(Problem to work on): The entries below hold a line with "b. Device display" and a line with "a. Use the Volume". Return those lines and all that lie between them, exactly and only.

(Task material):
== == ==
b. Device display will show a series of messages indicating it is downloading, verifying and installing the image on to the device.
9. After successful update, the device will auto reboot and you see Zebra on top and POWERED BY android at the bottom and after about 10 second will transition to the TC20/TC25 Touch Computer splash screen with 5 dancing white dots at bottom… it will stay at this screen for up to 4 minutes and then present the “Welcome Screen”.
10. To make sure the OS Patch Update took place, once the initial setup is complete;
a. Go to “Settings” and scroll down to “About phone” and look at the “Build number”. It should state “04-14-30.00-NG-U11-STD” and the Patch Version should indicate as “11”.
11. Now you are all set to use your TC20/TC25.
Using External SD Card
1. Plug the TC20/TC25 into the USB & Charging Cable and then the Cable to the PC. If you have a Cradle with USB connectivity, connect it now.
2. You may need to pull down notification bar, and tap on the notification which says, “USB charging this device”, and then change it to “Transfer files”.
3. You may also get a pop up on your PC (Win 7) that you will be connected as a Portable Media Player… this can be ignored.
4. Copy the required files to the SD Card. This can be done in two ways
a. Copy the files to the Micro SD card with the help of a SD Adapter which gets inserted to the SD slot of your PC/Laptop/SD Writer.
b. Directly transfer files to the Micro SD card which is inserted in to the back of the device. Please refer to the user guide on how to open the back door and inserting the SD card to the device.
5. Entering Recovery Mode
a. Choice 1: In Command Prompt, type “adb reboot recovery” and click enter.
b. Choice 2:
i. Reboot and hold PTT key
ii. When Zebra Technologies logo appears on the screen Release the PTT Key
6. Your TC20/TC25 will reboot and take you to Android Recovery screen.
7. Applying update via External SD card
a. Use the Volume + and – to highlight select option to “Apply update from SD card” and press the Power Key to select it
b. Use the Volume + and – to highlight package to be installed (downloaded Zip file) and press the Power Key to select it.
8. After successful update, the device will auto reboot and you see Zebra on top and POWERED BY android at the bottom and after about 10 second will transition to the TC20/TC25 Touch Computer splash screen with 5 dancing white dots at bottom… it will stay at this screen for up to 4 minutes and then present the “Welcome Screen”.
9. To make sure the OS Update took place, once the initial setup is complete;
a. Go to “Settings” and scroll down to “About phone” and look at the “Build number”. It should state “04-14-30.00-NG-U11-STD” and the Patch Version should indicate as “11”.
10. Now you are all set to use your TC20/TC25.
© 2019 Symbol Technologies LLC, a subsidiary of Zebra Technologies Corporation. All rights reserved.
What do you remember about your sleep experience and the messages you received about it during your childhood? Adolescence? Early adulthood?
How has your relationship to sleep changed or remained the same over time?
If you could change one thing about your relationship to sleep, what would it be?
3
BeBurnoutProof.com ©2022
== == ==
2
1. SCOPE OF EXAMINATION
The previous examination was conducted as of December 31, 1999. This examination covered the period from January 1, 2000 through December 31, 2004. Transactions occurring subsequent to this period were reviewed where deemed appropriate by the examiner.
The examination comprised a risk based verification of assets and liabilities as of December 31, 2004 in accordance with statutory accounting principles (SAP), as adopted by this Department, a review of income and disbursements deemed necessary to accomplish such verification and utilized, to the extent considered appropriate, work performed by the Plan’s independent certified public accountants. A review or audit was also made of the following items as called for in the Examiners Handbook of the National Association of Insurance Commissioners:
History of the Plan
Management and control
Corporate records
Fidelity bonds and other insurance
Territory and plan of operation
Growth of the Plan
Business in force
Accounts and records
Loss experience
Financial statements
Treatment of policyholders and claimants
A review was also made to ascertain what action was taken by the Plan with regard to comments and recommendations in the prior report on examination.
== == ==
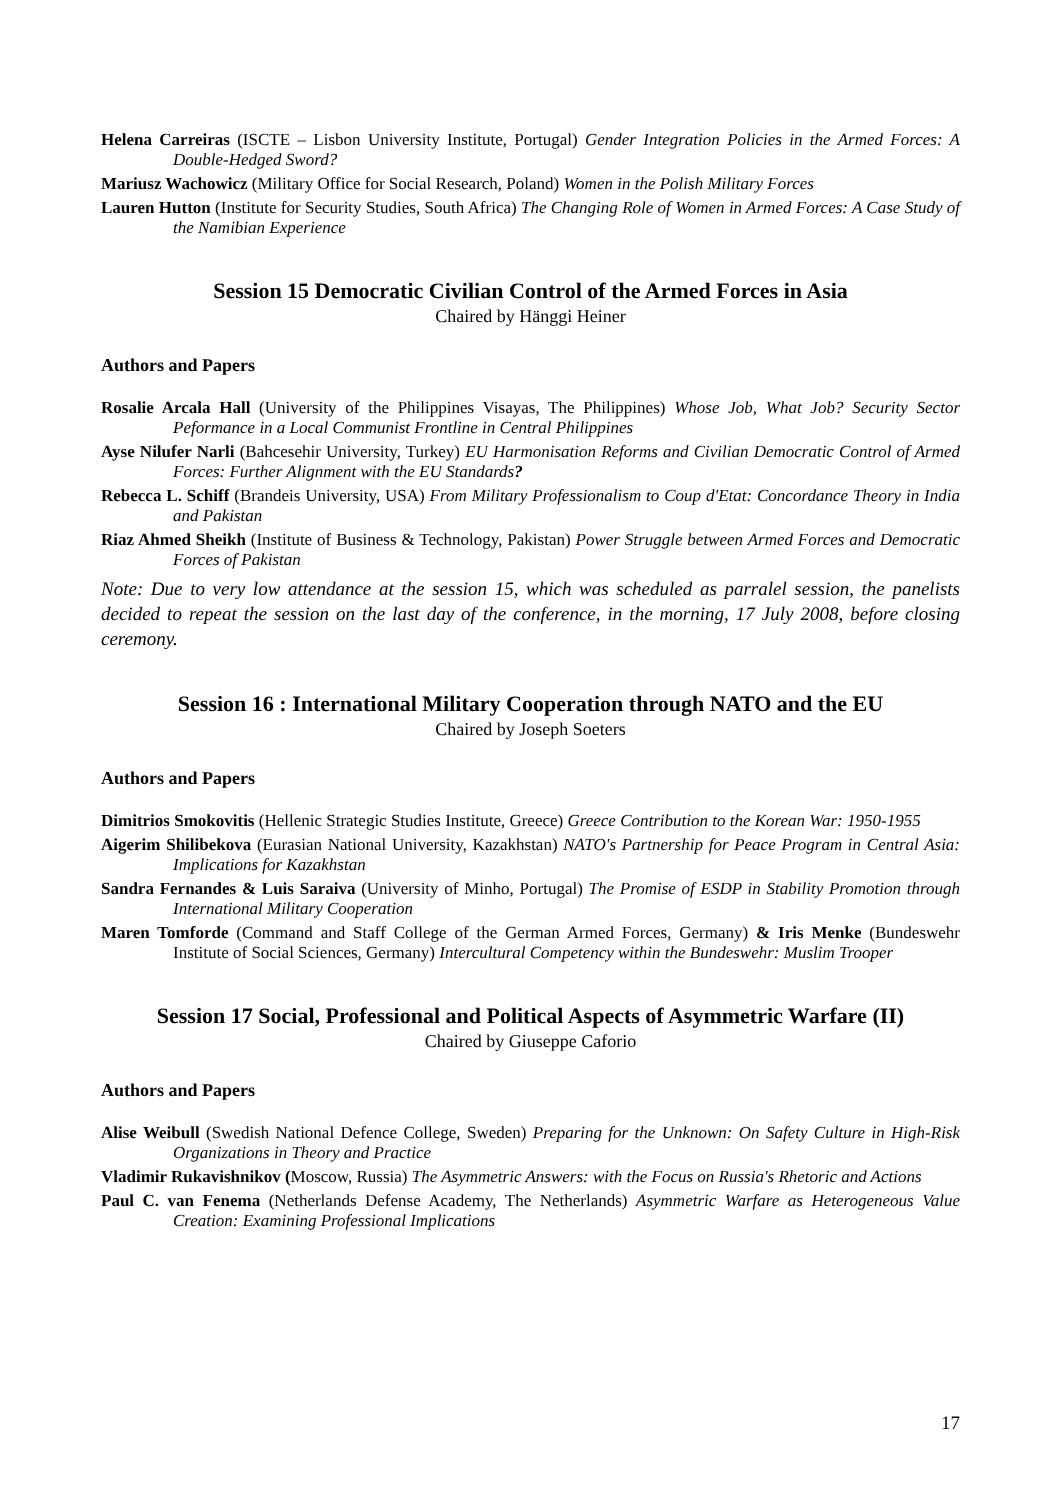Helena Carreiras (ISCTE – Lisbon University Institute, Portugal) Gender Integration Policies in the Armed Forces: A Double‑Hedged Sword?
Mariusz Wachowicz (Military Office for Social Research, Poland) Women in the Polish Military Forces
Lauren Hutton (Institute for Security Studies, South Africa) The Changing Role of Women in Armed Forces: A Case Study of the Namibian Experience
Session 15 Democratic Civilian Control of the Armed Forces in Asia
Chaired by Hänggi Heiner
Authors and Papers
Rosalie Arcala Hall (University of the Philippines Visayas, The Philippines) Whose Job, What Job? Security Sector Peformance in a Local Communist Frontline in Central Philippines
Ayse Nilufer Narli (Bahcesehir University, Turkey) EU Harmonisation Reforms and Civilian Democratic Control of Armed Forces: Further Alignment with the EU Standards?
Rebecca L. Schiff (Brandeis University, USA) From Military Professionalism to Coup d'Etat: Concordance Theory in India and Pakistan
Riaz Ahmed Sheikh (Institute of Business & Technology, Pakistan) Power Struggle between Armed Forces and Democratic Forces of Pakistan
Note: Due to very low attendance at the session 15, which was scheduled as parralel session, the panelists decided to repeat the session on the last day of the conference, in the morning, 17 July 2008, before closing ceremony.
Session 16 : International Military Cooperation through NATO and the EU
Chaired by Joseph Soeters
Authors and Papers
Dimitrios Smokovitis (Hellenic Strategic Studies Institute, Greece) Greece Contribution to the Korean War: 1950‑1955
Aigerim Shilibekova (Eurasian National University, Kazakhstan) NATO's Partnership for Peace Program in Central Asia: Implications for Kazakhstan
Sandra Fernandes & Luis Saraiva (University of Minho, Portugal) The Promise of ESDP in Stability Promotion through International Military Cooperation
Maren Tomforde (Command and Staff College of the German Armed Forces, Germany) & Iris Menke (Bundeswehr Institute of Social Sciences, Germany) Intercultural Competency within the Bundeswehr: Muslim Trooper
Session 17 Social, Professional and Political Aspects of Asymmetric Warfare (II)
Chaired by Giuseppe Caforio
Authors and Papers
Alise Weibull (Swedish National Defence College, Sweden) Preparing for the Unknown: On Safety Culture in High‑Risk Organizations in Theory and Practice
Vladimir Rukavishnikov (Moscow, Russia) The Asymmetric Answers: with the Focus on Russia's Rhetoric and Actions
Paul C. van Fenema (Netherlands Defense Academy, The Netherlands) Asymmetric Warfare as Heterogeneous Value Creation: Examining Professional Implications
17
== == ==
(Result for this task):
b. Device display will show a series of messages indicating it is downloading, verifying and installing the image on to the device.
9. After successful update, the device will auto reboot and you see Zebra on top and POWERED BY android at the bottom and after about 10 second will transition to the TC20/TC25 Touch Computer splash screen with 5 dancing white dots at bottom… it will stay at this screen for up to 4 minutes and then present the “Welcome Screen”.
10. To make sure the OS Patch Update took place, once the initial setup is complete;
a. Go to “Settings” and scroll down to “About phone” and look at the “Build number”. It should state “04-14-30.00-NG-U11-STD” and the Patch Version should indicate as “11”.
11. Now you are all set to use your TC20/TC25.
Using External SD Card
1. Plug the TC20/TC25 into the USB & Charging Cable and then the Cable to the PC. If you have a Cradle with USB connectivity, connect it now.
2. You may need to pull down notification bar, and tap on the notification which says, “USB charging this device”, and then change it to “Transfer files”.
3. You may also get a pop up on your PC (Win 7) that you will be connected as a Portable Media Player… this can be ignored.
4. Copy the required files to the SD Card. This can be done in two ways
a. Copy the files to the Micro SD card with the help of a SD Adapter which gets inserted to the SD slot of your PC/Laptop/SD Writer.
b. Directly transfer files to the Micro SD card which is inserted in to the back of the device. Please refer to the user guide on how to open the back door and inserting the SD card to the device.
5. Entering Recovery Mode
a. Choice 1: In Command Prompt, type “adb reboot recovery” and click enter.
b. Choice 2:
i. Reboot and hold PTT key
ii. When Zebra Technologies logo appears on the screen Release the PTT Key
6. Your TC20/TC25 will reboot and take you to Android Recovery screen.
7. Applying update via External SD card
a. Use the Volume + and – to highlight select option to “Apply update from SD card” and press the Power Key to select it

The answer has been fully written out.